__What is required__:
Print every one of the entries below line for line, keeping each character as it stands.

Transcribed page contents
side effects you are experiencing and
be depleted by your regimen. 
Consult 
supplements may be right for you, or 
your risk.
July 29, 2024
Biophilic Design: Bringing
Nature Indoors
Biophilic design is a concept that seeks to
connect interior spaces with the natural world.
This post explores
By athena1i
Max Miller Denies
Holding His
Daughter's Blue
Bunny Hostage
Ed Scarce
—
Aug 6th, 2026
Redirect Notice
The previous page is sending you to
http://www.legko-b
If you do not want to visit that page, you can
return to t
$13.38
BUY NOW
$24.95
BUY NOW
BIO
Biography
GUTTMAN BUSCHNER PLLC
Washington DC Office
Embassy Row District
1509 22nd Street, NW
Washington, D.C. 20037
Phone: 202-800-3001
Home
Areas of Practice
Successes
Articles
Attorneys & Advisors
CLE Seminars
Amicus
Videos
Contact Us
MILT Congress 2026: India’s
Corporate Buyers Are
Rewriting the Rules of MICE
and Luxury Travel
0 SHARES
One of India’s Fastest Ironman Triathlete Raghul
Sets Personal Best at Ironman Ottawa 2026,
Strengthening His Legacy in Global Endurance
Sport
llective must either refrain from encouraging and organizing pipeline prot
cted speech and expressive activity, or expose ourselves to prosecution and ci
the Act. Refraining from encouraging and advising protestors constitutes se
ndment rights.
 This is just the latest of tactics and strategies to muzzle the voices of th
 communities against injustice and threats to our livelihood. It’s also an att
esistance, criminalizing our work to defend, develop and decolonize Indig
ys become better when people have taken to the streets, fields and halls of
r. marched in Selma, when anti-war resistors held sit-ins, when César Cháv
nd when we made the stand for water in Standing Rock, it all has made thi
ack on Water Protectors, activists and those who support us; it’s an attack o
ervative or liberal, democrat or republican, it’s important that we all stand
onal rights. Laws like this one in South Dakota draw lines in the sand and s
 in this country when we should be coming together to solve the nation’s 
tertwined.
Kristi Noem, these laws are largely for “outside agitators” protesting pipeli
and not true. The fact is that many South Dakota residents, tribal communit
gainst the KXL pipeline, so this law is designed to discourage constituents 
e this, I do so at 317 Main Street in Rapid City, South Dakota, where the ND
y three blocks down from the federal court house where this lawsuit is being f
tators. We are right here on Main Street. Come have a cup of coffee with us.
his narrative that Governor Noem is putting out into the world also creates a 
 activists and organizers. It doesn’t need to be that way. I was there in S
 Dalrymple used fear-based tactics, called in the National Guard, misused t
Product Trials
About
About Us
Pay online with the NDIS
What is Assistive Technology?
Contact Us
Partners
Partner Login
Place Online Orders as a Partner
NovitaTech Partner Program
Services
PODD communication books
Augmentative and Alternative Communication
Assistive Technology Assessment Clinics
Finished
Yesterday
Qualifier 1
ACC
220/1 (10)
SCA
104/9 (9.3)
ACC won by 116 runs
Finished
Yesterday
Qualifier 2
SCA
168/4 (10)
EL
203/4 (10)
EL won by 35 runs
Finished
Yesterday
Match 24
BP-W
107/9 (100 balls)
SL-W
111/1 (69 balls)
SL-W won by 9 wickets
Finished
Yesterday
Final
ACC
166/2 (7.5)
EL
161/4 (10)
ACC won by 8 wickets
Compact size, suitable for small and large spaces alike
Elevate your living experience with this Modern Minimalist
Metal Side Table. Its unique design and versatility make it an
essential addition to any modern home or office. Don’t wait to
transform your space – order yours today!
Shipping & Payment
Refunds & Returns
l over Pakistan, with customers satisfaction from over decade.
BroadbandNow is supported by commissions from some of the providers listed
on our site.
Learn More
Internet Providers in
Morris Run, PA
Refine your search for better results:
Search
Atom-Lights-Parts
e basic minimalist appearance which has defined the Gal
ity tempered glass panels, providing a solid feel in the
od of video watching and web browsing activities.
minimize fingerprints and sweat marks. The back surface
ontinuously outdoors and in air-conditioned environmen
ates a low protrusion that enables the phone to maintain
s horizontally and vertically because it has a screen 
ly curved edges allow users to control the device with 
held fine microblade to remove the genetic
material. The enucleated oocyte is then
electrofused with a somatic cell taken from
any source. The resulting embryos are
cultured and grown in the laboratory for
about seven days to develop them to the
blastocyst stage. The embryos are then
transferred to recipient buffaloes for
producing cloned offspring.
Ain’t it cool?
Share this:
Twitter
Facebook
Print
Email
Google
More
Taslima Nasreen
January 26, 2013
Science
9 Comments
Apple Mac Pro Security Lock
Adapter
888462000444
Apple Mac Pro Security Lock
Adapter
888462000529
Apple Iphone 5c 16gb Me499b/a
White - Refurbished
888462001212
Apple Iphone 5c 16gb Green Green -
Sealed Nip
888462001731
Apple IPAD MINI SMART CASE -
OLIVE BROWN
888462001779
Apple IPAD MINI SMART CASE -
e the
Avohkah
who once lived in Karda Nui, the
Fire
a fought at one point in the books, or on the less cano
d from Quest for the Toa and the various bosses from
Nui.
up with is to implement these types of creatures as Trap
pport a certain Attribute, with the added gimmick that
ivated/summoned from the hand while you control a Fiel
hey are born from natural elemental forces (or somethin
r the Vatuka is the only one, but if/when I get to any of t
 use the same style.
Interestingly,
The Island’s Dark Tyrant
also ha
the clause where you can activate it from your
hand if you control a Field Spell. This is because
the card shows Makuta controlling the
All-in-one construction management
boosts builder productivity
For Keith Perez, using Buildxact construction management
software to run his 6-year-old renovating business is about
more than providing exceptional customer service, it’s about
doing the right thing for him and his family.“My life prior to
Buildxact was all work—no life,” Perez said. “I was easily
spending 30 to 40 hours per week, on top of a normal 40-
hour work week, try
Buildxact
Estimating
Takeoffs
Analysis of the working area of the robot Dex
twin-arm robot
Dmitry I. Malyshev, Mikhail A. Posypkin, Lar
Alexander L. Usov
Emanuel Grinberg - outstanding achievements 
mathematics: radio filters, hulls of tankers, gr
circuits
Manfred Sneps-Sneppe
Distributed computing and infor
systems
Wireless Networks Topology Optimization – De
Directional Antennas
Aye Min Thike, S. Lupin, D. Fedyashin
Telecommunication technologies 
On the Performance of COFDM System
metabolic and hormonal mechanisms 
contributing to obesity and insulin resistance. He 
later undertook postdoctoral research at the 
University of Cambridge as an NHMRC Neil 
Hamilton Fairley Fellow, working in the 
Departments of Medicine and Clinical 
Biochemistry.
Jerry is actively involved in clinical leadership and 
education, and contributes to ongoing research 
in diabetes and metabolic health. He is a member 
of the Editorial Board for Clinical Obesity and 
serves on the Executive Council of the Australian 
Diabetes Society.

__Output of the task__:
side effects you are experiencing and
be depleted by your regimen. 
Consult 
supplements may be right for you, or 
your risk.
July 29, 2024
Biophilic Design: Bringing
Nature Indoors
Biophilic design is a concept that seeks to
connect interior spaces with the natural world.
This post explores
By athena1i
Max Miller Denies
Holding His
Daughter's Blue
Bunny Hostage
Ed Scarce
—
Aug 6th, 2026
Redirect Notice
The previous page is sending you to
http://www.legko-b
If you do not want to visit that page, you can
return to t
$13.38
BUY NOW
$24.95
BUY NOW
BIO
Biography
GUTTMAN BUSCHNER PLLC
Washington DC Office
Embassy Row District
1509 22nd Street, NW
Washington, D.C. 20037
Phone: 202-800-3001
Home
Areas of Practice
Successes
Articles
Attorneys & Advisors
CLE Seminars
Amicus
Videos
Contact Us
MILT Congress 2026: India’s
Corporate Buyers Are
Rewriting the Rules of MICE
and Luxury Travel
0 SHARES
One of India’s Fastest Ironman Triathlete Raghul
Sets Personal Best at Ironman Ottawa 2026,
Strengthening His Legacy in Global Endurance
Sport
llective must either refrain from encouraging and organizing pipeline prot
cted speech and expressive activity, or expose ourselves to prosecution and ci
the Act. Refraining from encouraging and advising protestors constitutes se
ndment rights.
 This is just the latest of tactics and strategies to muzzle the voices of th
 communities against injustice and threats to our livelihood. It’s also an att
esistance, criminalizing our work to defend, develop and decolonize Indig
ys become better when people have taken to the streets, fields and halls of
r. marched in Selma, when anti-war resistors held sit-ins, when César Cháv
nd when we made the stand for water in Standing Rock, it all has made thi
ack on Water Protectors, activists and those who support us; it’s an attack o
ervative or liberal, democrat or republican, it’s important that we all stand
onal rights. Laws like this one in South Dakota draw lines in the sand and s
 in this country when we should be coming together to solve the nation’s 
tertwined.
Kristi Noem, these laws are largely for “outside agitators” protesting pipeli
and not true. The fact is that many South Dakota residents, tribal communit
gainst the KXL pipeline, so this law is designed to discourage constituents 
e this, I do so at 317 Main Street in Rapid City, South Dakota, where the ND
y three blocks down from the federal court house where this lawsuit is being f
tators. We are right here on Main Street. Come have a cup of coffee with us.
his narrative that Governor Noem is putting out into the world also creates a 
 activists and organizers. It doesn’t need to be that way. I was there in S
 Dalrymple used fear-based tactics, called in the National Guard, misused t
Product Trials
About
About Us
Pay online with the NDIS
What is Assistive Technology?
Contact Us
Partners
Partner Login
Place Online Orders as a Partner
NovitaTech Partner Program
Services
PODD communication books
Augmentative and Alternative Communication
Assistive Technology Assessment Clinics
Finished
Yesterday
Qualifier 1
ACC
220/1 (10)
SCA
104/9 (9.3)
ACC won by 116 runs
Finished
Yesterday
Qualifier 2
SCA
168/4 (10)
EL
203/4 (10)
EL won by 35 runs
Finished
Yesterday
Match 24
BP-W
107/9 (100 balls)
SL-W
111/1 (69 balls)
SL-W won by 9 wickets
Finished
Yesterday
Final
ACC
166/2 (7.5)
EL
161/4 (10)
ACC won by 8 wickets
Compact size, suitable for small and large spaces alike
Elevate your living experience with this Modern Minimalist
Metal Side Table. Its unique design and versatility make it an
essential addition to any modern home or office. Don’t wait to
transform your space – order yours today!
Shipping & Payment
Refunds & Returns
l over Pakistan, with customers satisfaction from over decade.
BroadbandNow is supported by commissions from some of the providers listed
on our site.
Learn More
Internet Providers in
Morris Run, PA
Refine your search for better results:
Search
Atom-Lights-Parts
e basic minimalist appearance which has defined the Gal
ity tempered glass panels, providing a solid feel in the
od of video watching and web browsing activities.
minimize fingerprints and sweat marks. The back surface
ontinuously outdoors and in air-conditioned environmen
ates a low protrusion that enables the phone to maintain
s horizontally and vertically because it has a screen 
ly curved edges allow users to control the device with 
held fine microblade to remove the genetic
material. The enucleated oocyte is then
electrofused with a somatic cell taken from
any source. The resulting embryos are
cultured and grown in the laboratory for
about seven days to develop them to the
blastocyst stage. The embryos are then
transferred to recipient buffaloes for
producing cloned offspring.
Ain’t it cool?
Share this:
Twitter
Facebook
Print
Email
Google
More
Taslima Nasreen
January 26, 2013
Science
9 Comments
Apple Mac Pro Security Lock
Adapter
888462000444
Apple Mac Pro Security Lock
Adapter
888462000529
Apple Iphone 5c 16gb Me499b/a
White - Refurbished
888462001212
Apple Iphone 5c 16gb Green Green -
Sealed Nip
888462001731
Apple IPAD MINI SMART CASE -
OLIVE BROWN
888462001779
Apple IPAD MINI SMART CASE -
e the
Avohkah
who once lived in Karda Nui, the
Fire
a fought at one point in the books, or on the less cano
d from Quest for the Toa and the various bosses from
Nui.
up with is to implement these types of creatures as Trap
pport a certain Attribute, with the added gimmick that
ivated/summoned from the hand while you control a Fiel
hey are born from natural elemental forces (or somethin
r the Vatuka is the only one, but if/when I get to any of t
 use the same style.
Interestingly,
The Island’s Dark Tyrant
also ha
the clause where you can activate it from your
hand if you control a Field Spell. This is because
the card shows Makuta controlling the
All-in-one construction management
boosts builder productivity
For Keith Perez, using Buildxact construction management
software to run his 6-year-old renovating business is about
more than providing exceptional customer service, it’s about
doing the right thing for him and his family.“My life prior to
Buildxact was all work—no life,” Perez said. “I was easily
spending 30 to 40 hours per week, on top of a normal 40-
hour work week, try
Buildxact
Estimating
Takeoffs
Analysis of the working area of the robot Dex
twin-arm robot
Dmitry I. Malyshev, Mikhail A. Posypkin, Lar
Alexander L. Usov
Emanuel Grinberg - outstanding achievements 
mathematics: radio filters, hulls of tankers, gr
circuits
Manfred Sneps-Sneppe
Distributed computing and infor
systems
Wireless Networks Topology Optimization – De
Directional Antennas
Aye Min Thike, S. Lupin, D. Fedyashin
Telecommunication technologies 
On the Performance of COFDM System
metabolic and hormonal mechanisms 
contributing to obesity and insulin resistance. He 
later undertook postdoctoral research at the 
University of Cambridge as an NHMRC Neil 
Hamilton Fairley Fellow, working in the 
Departments of Medicine and Clinical 
Biochemistry.
Jerry is actively involved in clinical leadership and 
education, and contributes to ongoing research 
in diabetes and metabolic health. He is a member 
of the Editorial Board for Clinical Obesity and 
serves on the Executive Council of the Australian 
Diabetes Society.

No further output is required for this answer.